In deze zaak heeft het Gerechtshof Amsterdam op 8 november 2017 een beschikking gegeven over het verzoek tot schorsing van de voorlopige hechtenis van de verdachte. De verdachte was eerder door de rechtbank Amsterdam op 21 september 2017 veroordeeld tot een gevangenisstraf van vijf jaar voor ernstige strafbare feiten, waaronder gewelddadige beroving en een gewapende woningoverval. De rechtbank had destijds de schorsing van de voorlopige hechtenis opgeheven, wat aanleiding gaf tot het verzoek van de verdachte om deze schorsing opnieuw te overwegen.
Tijdens de behandeling in raadkamer heeft het hof de advocaat-generaal, de verdachte en diens raadsman, mr. E.G.S. Roethof, gehoord. De raadsman betoogde dat de enkele veroordeling van de verdachte onvoldoende was voor de opheffing van de schorsing van de voorlopige hechtenis, verwijzend naar eerdere jurisprudentie. De advocaat-generaal daarentegen verzet zich tegen de schorsing, wijzend op de ernst van de feiten en het recidivegevaar.

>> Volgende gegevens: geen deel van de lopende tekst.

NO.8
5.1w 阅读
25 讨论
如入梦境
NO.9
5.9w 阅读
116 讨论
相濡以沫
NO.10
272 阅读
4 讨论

Het hof heeft de belangen van de maatschappij en de verdachte afgewogen en geconcludeerd dat de belangen van de maatschappij zwaarder wegen. De justitiële documentatie van de verdachte en de ernst van de gepleegde feiten rechtvaardigen de voortzetting van de voorlopige hechtenis. Het hof heeft daarom het verzoek tot schorsing van de voorlopige hechtenis afgewezen, met de overweging dat de situatie sinds de eerdere schorsing is veranderd door de inhoudelijke behandeling van de zaak en de veroordeling van de verdachte.